لِّيَجۡزِيَ ٱلَّذِينَ ءَامَنُواْ وَعَمِلُواْ ٱلصَّـٰلِحَٰتِۚ أُوْلَـٰٓئِكَ لَهُم مَّغۡفِرَةٞ وَرِزۡقٞ كَرِيمٞ
Opdat hij hen moge beloonen, die geloofd en rechtvaardigheid uitgeoefend hebben; zij zullen vergiffenis en eene eervolle belooning ontvangen.

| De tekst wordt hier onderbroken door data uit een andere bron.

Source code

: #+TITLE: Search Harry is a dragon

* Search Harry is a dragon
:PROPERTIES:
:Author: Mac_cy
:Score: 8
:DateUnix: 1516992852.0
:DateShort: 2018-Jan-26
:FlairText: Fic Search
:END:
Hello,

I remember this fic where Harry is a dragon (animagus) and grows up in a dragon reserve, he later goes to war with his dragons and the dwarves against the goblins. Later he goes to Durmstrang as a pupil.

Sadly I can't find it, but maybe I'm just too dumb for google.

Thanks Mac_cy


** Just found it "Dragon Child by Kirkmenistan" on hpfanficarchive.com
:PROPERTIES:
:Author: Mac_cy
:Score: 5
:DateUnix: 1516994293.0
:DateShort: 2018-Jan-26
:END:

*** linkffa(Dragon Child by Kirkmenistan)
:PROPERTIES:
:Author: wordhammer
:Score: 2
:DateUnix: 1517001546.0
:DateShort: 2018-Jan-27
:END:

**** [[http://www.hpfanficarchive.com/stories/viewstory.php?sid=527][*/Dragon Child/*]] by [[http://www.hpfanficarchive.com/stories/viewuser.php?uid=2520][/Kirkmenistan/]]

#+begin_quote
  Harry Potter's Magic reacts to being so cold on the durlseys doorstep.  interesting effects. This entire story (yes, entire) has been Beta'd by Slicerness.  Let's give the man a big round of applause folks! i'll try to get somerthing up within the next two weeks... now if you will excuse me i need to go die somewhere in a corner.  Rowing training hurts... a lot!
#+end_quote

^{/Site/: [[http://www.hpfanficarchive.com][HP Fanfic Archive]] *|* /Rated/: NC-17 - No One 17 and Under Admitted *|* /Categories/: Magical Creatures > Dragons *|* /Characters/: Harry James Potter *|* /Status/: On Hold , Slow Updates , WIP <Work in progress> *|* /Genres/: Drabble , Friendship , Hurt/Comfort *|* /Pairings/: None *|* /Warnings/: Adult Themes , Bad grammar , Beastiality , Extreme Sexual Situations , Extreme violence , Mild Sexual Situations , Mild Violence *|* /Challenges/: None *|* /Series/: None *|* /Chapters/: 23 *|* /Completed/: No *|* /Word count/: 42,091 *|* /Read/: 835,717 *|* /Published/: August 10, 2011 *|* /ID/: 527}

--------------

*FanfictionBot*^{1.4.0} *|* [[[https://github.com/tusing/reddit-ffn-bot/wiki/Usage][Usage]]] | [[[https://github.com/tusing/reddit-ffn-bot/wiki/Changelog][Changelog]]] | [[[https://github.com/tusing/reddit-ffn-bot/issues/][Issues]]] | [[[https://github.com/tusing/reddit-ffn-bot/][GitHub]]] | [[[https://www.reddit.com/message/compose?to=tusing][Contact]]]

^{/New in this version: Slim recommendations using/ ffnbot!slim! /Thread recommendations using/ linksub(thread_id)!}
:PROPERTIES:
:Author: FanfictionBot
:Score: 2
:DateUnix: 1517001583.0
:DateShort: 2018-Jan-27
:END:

وَٱلَّذِينَ سَعَوۡ فِيٓ ءَايَٰتِنَا مُعَٰجِزِينَ أُوْلَـٰٓئِكَ لَهُمۡ عَذَابٞ مِّن رِّجۡزٍ أَلِيمٞ
Maar zij, die trachten onze teekenen krachteloos te doen zijn, zullen de straf eener pijnlijke marteling ontvangen.
وَيَرَى ٱلَّذِينَ أُوتُواْ ٱلۡعِلۡمَ ٱلَّذِيٓ أُنزِلَ إِلَيۡكَ مِن رَّبِّكَ هُوَ ٱلۡحَقَّ وَيَهۡدِيٓ إِلَىٰ صِرَٰطِ ٱلۡعَزِيزِ ٱلۡحَمِيدِ
Zij, aan wie de kennis is gegeven, zien dat het boek, hetwelk u van uwen Heer werd geopenbaard, de waarheid is en op den glorierijken en loffelijken weg leidt.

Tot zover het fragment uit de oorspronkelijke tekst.